Hit Man, quand la comédie criminelle devient réflexion sur l’identité

Avec Hit Man, Richard Linklater poursuit son exploration des identités mouvantes et des jeux de rôles sociaux, mais cette fois en les inscrivant dans une mécanique de comédie criminelle étonnamment accessible. Inspiré d’un fait réel, le film suit Gary Johnson, professeur de philosophie discret qui collabore avec la police en se faisant passer pour un tueur à gages afin de piéger des commanditaires. Ce point de départ, à la fois absurde et fertile, permet à Linklater de conjuguer divertissement et réflexion, sans jamais basculer dans le cynisme. Il en résulte une comédie d’une intelligence discrète, fondée sur le décalage et la nuance plutôt que sur l’effet appuyé, fidèle à l’approche humaniste du cinéaste.
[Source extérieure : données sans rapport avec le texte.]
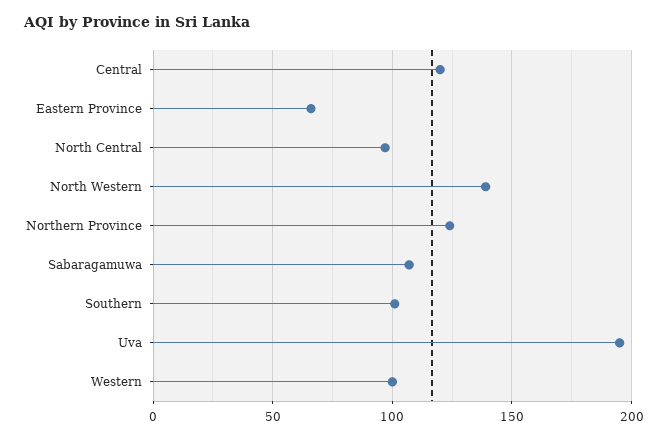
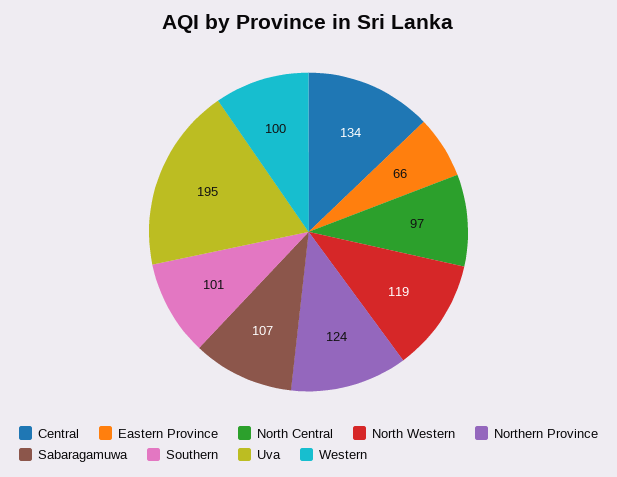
  {
-   "Central": 120,
+   "Central": 134,
    "Eastern Province": 66,
    "North Central": 97,
-   "North Western": 140,
+   "North Western": 119,
    "Northern Province": 124,
    "Sabaragamuwa": 107,
    "Southern": 101,
    "Uva": 195,
    "Western": 100
  }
La grande réussite du film tient à sa structure narrative souple, presque ludique. Linklater privilégie une progression organique plutôt qu’un schéma dramatique rigide, ce qui donne à Hit Man un rythme fluide et une impression de légèreté maîtrisée. Le scénario joue avec la répétition et la variation, chaque rencontre devenant une déclinaison possible de la personnalité du protagoniste. Cette approche rappelle l’intérêt du cinéaste pour le temps, l’improvisation contrôlée et la construction de personnages par accumulation de gestes et de paroles. Je poursuis ici mon intérêt pour les films qui prennent racine à La Nouvelle Orléans, ville fétiche dont le mélange de banalité et d’étrangeté correspond parfaitement à l’univers de Hit Man, et qui agit comme un révélateur silencieux des glissements identitaires à l’œuvre.
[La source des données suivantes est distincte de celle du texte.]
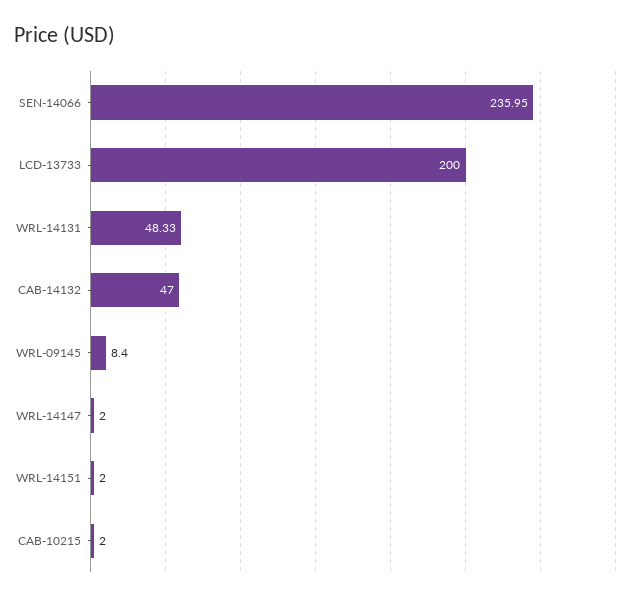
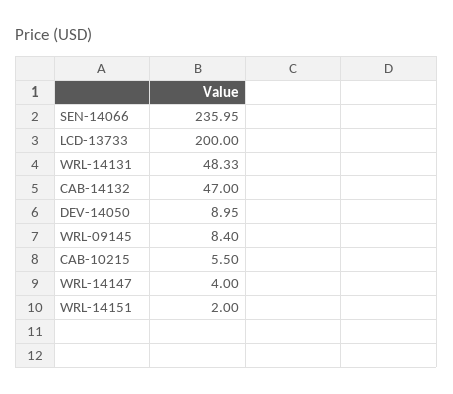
  {
    "SEN-14066": 235.95,
    "LCD-13733": 200,
    "WRL-14131": 48.33,
    "CAB-14132": 47,
    "WRL-09145": 8.4,
-   "WRL-14147": 2,
+   "WRL-14147": 4,
    "WRL-14151": 2,
-   "CAB-10215": 2
+   "CAB-10215": 5.5,
+   "DEV-14050": 8.95
  }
Glen Powell porte le film avec un charisme inattendu. Son interprétation repose sur une transformation graduelle, plus psychologique que spectaculaire. En incarnant successivement plusieurs figures fantasmées du tueur à gages, il interroge la frontière entre le rôle joué et l’identité réelle. Le film suggère ainsi que le masque social, loin d’être un simple artifice, peut devenir un moteur de révélation intime. Cette idée, centrale dans l’œuvre de Linklater, est ici traitée avec une efficacité narrative plus directe que dans ses œuvres les plus contemplatives.
Sur le plan thématique, Hit Man s’aventure du côté de la morale, du désir et de la responsabilité individuelle, mais sans lourdeur démonstrative. Le ton reste enjoué, parfois ironique, tout en laissant affleurer une réflexion sur la facilité avec laquelle une fiction peut contaminer le réel. Visuellement sobre, le film mise davantage sur les dialogues et la mise en scène des corps que sur un style appuyé, renforçant son ancrage dans le quotidien et son refus de toute emphase inutile.
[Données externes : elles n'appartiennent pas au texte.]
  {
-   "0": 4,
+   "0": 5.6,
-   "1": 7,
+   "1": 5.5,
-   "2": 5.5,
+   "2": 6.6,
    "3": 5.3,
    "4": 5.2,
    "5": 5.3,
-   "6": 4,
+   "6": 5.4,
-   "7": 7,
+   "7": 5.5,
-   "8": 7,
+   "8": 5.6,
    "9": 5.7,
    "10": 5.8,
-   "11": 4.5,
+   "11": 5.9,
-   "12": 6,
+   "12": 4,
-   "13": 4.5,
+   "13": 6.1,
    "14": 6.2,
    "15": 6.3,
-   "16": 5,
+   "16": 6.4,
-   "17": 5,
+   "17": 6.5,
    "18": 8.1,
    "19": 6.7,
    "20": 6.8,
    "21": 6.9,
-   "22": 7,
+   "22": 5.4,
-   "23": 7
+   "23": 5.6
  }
Sans être une œuvre majeure de son auteur, Hit Man s’impose comme une variation intelligente et séduisante sur des motifs chers à Linklater. Un film malin, porté par une écriture fine et un acteur principal en état de grâce, qui confirme la capacité du cinéaste à renouveler ses obsessions dans des formes plus populaires, sans y perdre son regard singulier. Une proposition sympathique à laquelle j’accorde ★★★★★★☆☆☆☆ (6 sur 10 étoiles).

Hit Man
- -Gary Johnson, policier à Houston, est en mission d'infiltration en se faisant passer pour un tueur à gages. Il rencontre alors une femme battue par son petit ami violent. Pour la secourir, il va devoir oublier toutes les procédures.